Intermittent 503 errors on Test Manager

Incident Report for UiPath

Resolved

Between 2025-07-10 07:07 AM UTC and 2025-07-16 08:43 AM UTC, some API calls in the EU and US regions failed with a 503 error. Customers may have experienced this issue intermittently during that time, but refreshing the page or trying again resolved it.

The incident was caused by a bad code push in recent deployment. The issue originated when background jobs were getting initialized. Intermittently, a database call was made after the required service context had already been disposed, resulting in a "connection is closed" error. Eventually, the unhandled exception propagated, causing the pods to crash and restart. Requests that were landed to these restarting pods resulted in a 503 status.

Once the issue was identified, it was isolated, fixed, and a hotfix was deployed across all regions.

To prevent similar incidents in the future, and to detect such issues earlier, we are implementing the following measures:
- Enhancing alerting mechanisms, including alerts for pod health and restarts across all environments
- Introducing a more rigorous code review process to catch such issues early in the development cycle
Posted Jul 30, 2025 - 07:52 UTC

Investigating

Between 2025-07-10 07:07 AM UTC and 2025-07-16 08:43 AM UTC, some API calls in the EU and US regions failed with a 503 error. Customers may have experienced this issue intermittently during that time, but refreshing the page or trying again resolved it.

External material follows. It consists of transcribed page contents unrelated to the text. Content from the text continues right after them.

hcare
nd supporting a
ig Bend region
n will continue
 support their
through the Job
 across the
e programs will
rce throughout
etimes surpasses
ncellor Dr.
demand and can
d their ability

The incident was caused by a bad code push in recent deployment. The issue originated when background jobs were getting initialized. Intermittently, a database call was made after the required service context had already been disposed, resulting in a "connection is closed" error. Eventually, the unhandled exception propagated, causing the pods to crash and restart. Requests that were landed to these restarting pods resulted in a 503 status.

Once the issue was identified, it was isolated, fixed, and a hotfix was deployed across all regions.

To prevent similar incidents in the future, and to detect such issues earlier, we are implementing the following measures:
- Enhancing alerting mechanisms, including alerts for pod health and restarts across all environments
- Introducing a more rigorous code review process to catch such issues early in the development cycle
Posted Jul 30, 2025 - 07:51 UTC
This incident affected: Test Manager.